--- TASK OBJECTIVE ---
Word for word, restate the lines from the top of the records below through the line with "index tip: (247, 194)", both included, with no pictures in the result.

--- DATASET RECORDS ---
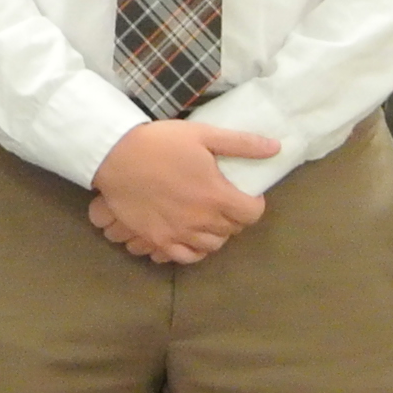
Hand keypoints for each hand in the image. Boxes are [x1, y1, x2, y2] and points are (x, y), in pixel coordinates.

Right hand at [86, 120, 278, 264]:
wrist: (116, 156)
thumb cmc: (161, 143)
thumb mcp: (203, 135)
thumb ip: (241, 144)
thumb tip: (276, 148)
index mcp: (216, 195)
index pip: (252, 214)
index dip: (254, 204)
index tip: (247, 194)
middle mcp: (201, 220)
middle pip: (233, 230)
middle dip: (235, 216)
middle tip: (225, 200)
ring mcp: (179, 233)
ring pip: (212, 245)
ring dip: (217, 233)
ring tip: (209, 217)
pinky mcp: (159, 240)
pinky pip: (186, 257)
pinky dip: (195, 250)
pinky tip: (192, 237)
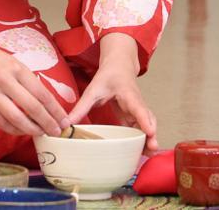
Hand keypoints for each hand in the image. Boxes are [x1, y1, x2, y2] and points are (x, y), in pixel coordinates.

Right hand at [0, 39, 69, 137]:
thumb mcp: (16, 64)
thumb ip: (30, 82)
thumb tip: (48, 105)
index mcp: (17, 69)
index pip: (42, 94)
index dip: (55, 110)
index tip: (64, 120)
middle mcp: (4, 81)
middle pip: (31, 108)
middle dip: (47, 123)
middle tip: (57, 131)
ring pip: (16, 118)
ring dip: (31, 129)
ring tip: (42, 133)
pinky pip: (1, 122)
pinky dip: (14, 130)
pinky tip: (23, 131)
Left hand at [65, 34, 158, 150]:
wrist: (119, 64)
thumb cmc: (109, 75)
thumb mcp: (93, 89)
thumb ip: (81, 107)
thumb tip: (66, 124)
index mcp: (128, 94)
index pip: (139, 108)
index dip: (145, 120)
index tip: (150, 132)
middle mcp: (137, 103)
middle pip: (147, 119)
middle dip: (151, 134)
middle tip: (152, 148)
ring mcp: (137, 109)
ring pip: (147, 124)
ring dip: (149, 138)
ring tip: (149, 154)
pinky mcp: (134, 114)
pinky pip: (141, 127)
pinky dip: (143, 137)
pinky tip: (141, 151)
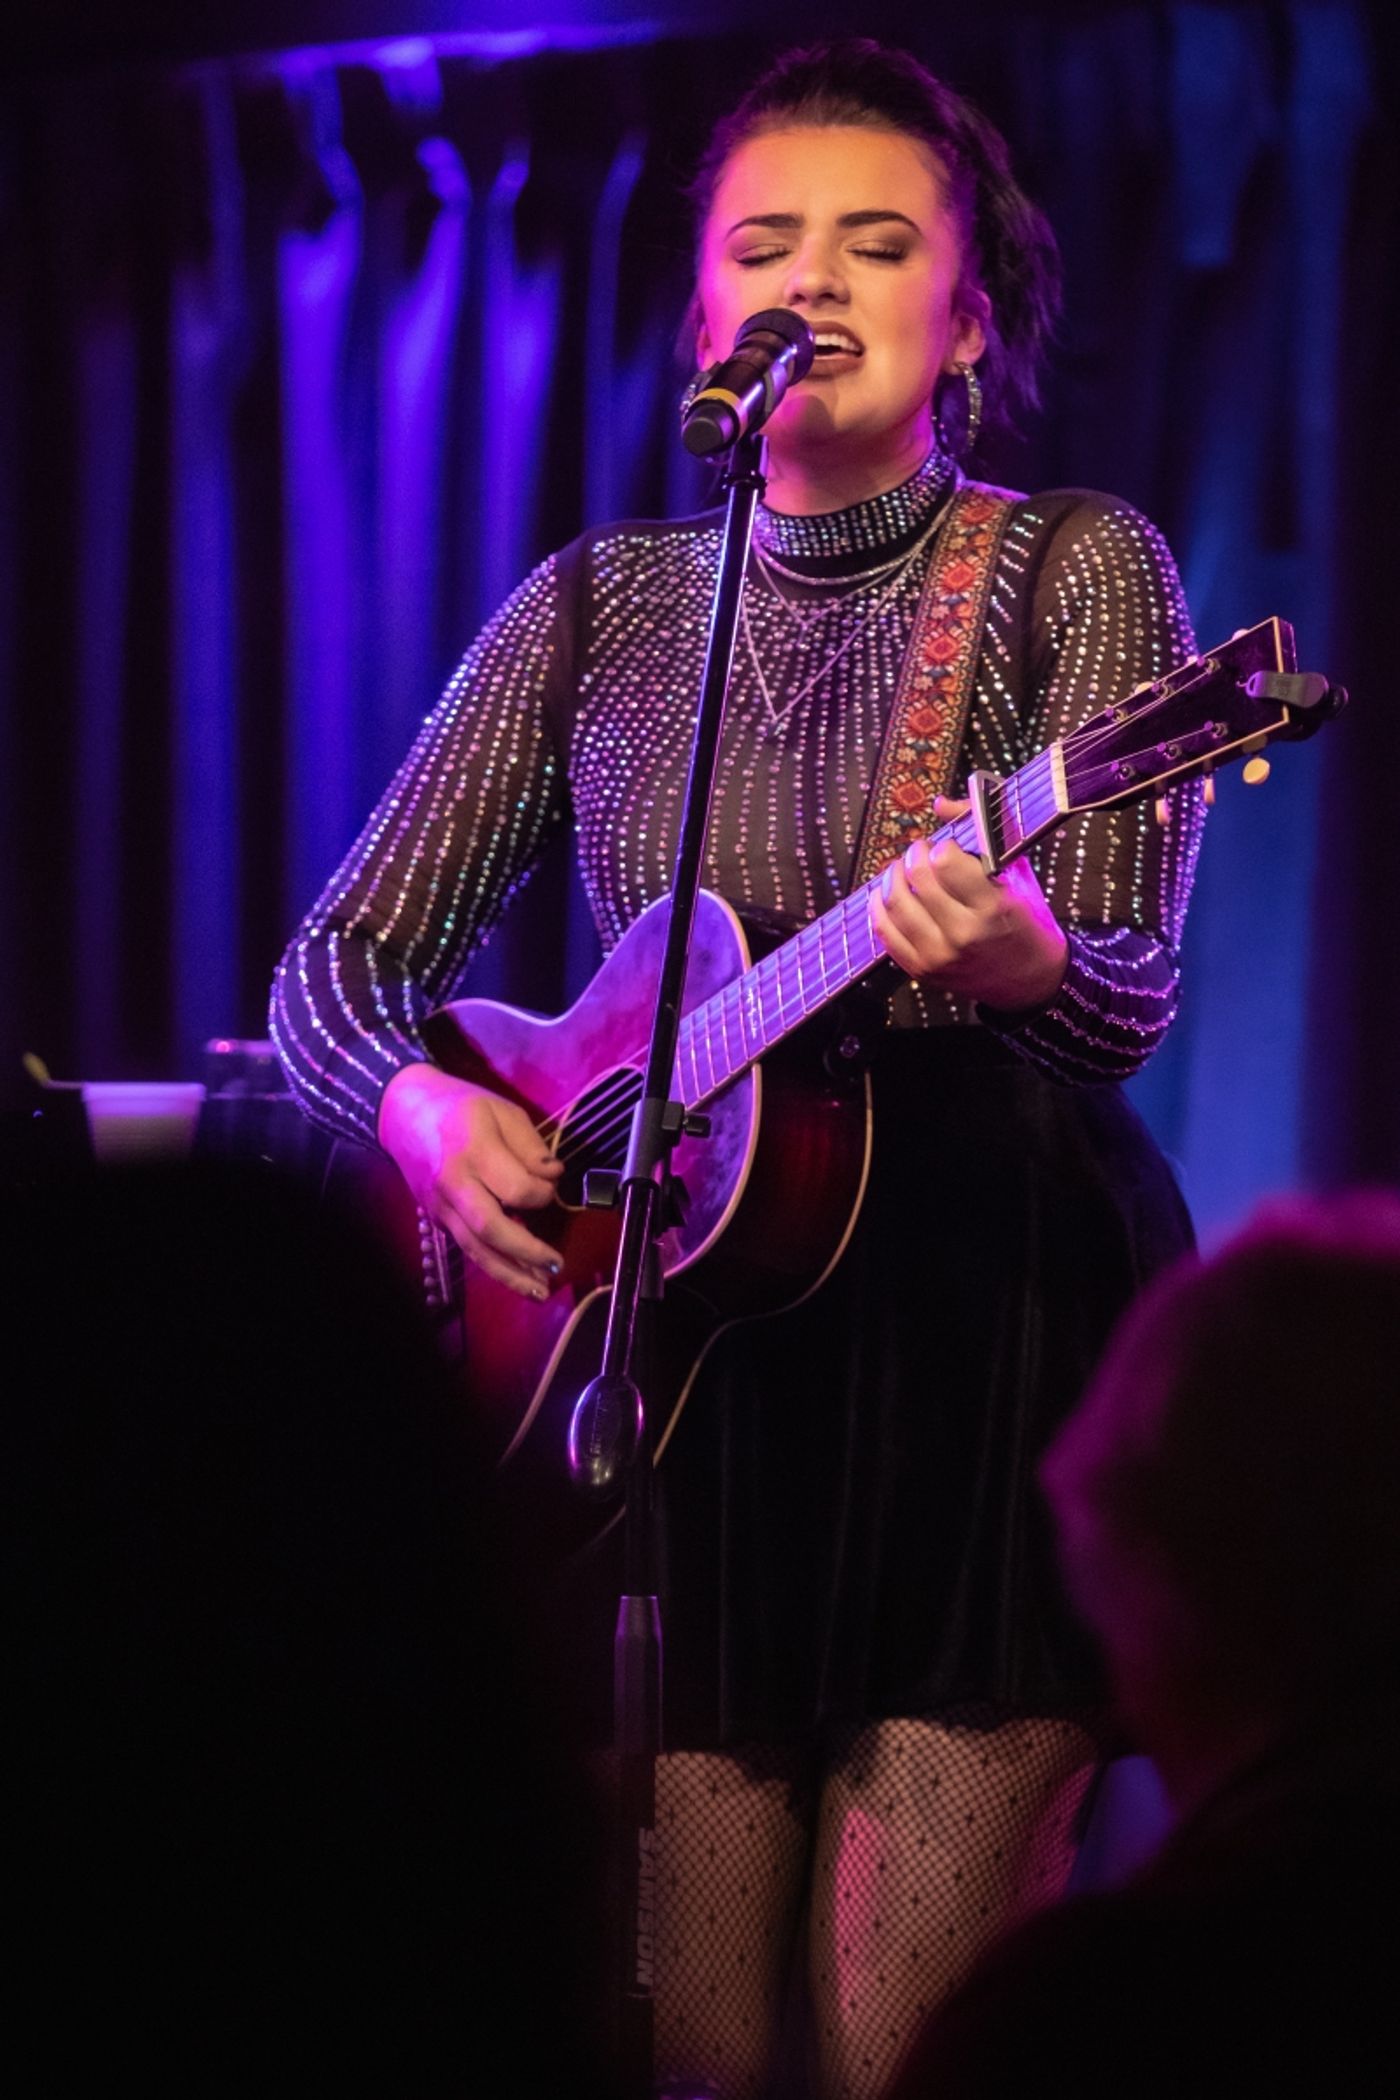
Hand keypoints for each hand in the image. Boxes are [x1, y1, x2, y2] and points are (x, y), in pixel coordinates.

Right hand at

--- RESULT FOR THIS EXERCISE ---
Hand keypoints for each hand in the image. Boxes are [x1, y1, x2, y2] and points are (x, y), in pixel coordinates.

Right hand at [86, 120, 278, 264]:
wrist: (116, 156)
thumb cmc: (161, 143)
thumb mcp: (203, 135)
thumb ip: (241, 144)
thumb tip: (276, 148)
index mcp: (216, 195)
index pip: (252, 214)
index dip: (254, 204)
index tip: (247, 194)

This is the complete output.